Selenocara Temporal range: Early Triassic, Olenekian PreꞒ Ꞓ O S D C P T J K Pg N

Scientific classification
- Kingdom: Animalia
- Phylum: Chordata
- Clade: Tetrapoda
- Order: †Temnospondyli
- Suborder: †Stereospondyli
- Clade: †Capitosauria
- Family: †Mastodonsauridae
- Genus: †Selenocara Bjerring, 1997
- Type species: †Selenocara groenlandica Säve-Söderbergh, 1935
- Other species: †S. rossica Novikov, 2016;

= Selenocara =

Extinct genus of temnospondyls

Selenocara is an extinct genus of mastodonsauroid temnospondyl. The type species is Selenocara groenlandica, described by Gunnar Säve-Söderbergh in 1935 on the basis of skull bones from the Lower Triassic Wordie Creek Formation of Greenland. Säve-Söderbergh originally described it as a new species of Wetlugasaurus.
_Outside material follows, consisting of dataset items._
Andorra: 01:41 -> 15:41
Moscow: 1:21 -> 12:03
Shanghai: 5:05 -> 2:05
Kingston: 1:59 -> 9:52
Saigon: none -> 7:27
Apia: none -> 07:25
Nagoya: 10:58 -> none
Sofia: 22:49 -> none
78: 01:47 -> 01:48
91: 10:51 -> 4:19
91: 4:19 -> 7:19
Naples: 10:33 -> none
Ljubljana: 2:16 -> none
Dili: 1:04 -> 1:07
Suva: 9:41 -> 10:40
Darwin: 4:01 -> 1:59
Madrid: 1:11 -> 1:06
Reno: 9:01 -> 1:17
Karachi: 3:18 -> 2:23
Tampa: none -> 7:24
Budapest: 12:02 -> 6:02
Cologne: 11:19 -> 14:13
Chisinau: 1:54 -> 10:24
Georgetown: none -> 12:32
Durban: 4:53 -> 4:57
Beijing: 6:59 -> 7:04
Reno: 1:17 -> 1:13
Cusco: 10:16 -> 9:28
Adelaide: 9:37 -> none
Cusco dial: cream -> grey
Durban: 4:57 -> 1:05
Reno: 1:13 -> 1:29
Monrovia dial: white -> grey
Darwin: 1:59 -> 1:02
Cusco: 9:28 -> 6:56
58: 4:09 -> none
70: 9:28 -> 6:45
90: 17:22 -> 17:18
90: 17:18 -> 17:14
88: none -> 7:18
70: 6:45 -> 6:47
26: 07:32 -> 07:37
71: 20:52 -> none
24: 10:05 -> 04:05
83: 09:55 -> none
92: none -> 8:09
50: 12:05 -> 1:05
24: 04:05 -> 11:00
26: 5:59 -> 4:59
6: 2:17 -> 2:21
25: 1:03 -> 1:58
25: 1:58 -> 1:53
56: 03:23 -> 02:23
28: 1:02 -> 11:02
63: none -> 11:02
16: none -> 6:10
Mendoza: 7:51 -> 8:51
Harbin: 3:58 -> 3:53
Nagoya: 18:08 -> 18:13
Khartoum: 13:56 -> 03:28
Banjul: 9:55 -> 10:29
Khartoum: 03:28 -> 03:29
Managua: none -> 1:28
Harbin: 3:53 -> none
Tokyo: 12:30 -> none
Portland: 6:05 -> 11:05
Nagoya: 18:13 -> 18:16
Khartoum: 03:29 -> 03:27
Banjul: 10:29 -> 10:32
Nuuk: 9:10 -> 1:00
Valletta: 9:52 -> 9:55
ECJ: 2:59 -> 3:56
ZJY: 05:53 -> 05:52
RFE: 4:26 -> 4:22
The original material was redescribed in 1997 by Hans C. Bjerring, who transferred Wetlugasaurus groenlandicus to the separate genus named Selenocara. Bjerring listed the quadrate condyles which were about level with the occipital condyles (both transversally and horizontally), the orbitofacial openings wholly visible through the orbitopalatine openings when viewed ventrally, and the long axes of each orbitofacial opening directed toward the ipsilateral auditive incisure as the characters justifying the exclusion of S. groenlandica from the genus Wetlugasaurus. Bjerring stated that the generic name is derived from the Greek words selene, i.e. moon, and kara, i.e. head; the name honors paleontologist Eigil Nielsen, who went among contemporary Greenland explorers by the sobriquet of Månen, the Danish word for the Moon.

Damiani (2001) disagreed with Bjerring's arguments in favor of regarding Selenocara as a genus distinct from Wetlugasaurus. The author stated that in Wetlugasaurus groenlandicus the occipital condyles clearly lie well forward of the quadrate condyles; in addition, Damiani did not consider other characters listed by Bjerring to be of signifact taxonomic importance. Damiani maintained W. groenlandicus as a species belonging to the genus Wetlugasaurus.

On the other hand, Novikov (2016) maintained Selenocara as a genus distinct from Wetlugasaurus. In addition, the author described the second species of the genus Selenocara, S. rossica, on the basis of an incomplete skull from the Lower Triassic Sukhorechka Formation (Orenburg Oblast of Russia) and skull fragments from the Lower Triassic sediments of the Orenburg Oblast and Samara Oblast of Russia.